> [Parts of the exercise]
1. In the advice on women's clothing in Iran, what does the Farsi word "Chador" mean?
2. Reproduce the Iran clothing advice text from "IMG_4046 The Islamic" to "in the home.".

> [Passage shown]

● ● ● ● ●

Clothing advice for women travelling or cycling in Iran

IMG_4046 The Islamic Republic of Iran has several rules about what should be worn by women in the country.

The rules are designed to protect women from men, and to help prevent men from having sinful thoughts when they see the shapely body of a woman.

To this end, women’s clothing should be shapeless and most of the body should be covered. Iranian women in the countryside generally wear a black sheet called a Chador (Farsi for Tent) whenever they are outside the house.

Most younger women wear a headscarf and a shorter more fashionable black top called a ‘Manteau’ which covers their bottom and thighs. Inside the home most people wear ‘western’ clothing although in the countryside the women may well keep their head scarf on while guest men are in the home.

● ● ● ● ●

> [Extracted information]
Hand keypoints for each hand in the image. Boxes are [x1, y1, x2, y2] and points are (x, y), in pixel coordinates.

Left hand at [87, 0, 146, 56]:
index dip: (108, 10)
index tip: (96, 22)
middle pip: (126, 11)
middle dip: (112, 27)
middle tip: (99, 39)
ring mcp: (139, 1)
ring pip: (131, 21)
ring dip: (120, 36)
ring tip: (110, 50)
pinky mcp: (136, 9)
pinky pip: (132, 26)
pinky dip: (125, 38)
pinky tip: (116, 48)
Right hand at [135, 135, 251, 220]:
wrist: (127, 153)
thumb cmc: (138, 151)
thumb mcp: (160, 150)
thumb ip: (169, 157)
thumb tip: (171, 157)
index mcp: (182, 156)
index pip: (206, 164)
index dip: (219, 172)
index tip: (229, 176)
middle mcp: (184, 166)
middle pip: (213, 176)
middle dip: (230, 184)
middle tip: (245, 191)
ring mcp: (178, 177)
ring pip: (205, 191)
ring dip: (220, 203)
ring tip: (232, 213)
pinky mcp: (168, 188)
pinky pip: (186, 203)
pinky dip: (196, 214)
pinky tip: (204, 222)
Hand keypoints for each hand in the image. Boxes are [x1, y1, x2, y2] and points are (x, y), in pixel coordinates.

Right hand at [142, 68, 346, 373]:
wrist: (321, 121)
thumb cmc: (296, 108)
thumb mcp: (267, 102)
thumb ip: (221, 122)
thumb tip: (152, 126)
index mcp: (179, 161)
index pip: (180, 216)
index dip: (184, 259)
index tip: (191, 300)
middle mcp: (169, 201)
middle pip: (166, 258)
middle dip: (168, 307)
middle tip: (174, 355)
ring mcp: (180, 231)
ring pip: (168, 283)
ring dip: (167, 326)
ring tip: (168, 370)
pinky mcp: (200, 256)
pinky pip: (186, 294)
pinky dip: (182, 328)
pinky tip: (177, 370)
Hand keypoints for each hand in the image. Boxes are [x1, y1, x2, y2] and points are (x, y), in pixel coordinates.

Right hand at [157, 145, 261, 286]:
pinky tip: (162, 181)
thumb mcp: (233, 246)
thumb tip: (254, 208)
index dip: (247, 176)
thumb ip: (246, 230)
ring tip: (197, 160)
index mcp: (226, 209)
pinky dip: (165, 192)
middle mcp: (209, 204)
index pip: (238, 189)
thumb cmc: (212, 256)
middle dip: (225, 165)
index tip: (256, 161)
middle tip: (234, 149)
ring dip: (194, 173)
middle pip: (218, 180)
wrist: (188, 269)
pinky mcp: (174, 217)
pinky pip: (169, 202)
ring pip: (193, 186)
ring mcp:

● ● ● ● ●

> [Solutions]
1. Tent

2.
IMG_4046 The Islamic Republic of Iran has several rules about what should be worn by women in the country.

The rules are designed to protect women from men, and to help prevent men from having sinful thoughts when they see the shapely body of a woman.

To this end, women’s clothing should be shapeless and most of the body should be covered. Iranian women in the countryside generally wear a black sheet called a Chador (Farsi for Tent) whenever they are outside the house.

Most younger women wear a headscarf and a shorter more fashionable black top called a ‘Manteau’ which covers their bottom and thighs. Inside the home most people wear ‘western’ clothing although in the countryside the women may well keep their head scarf on while guest men are in the home.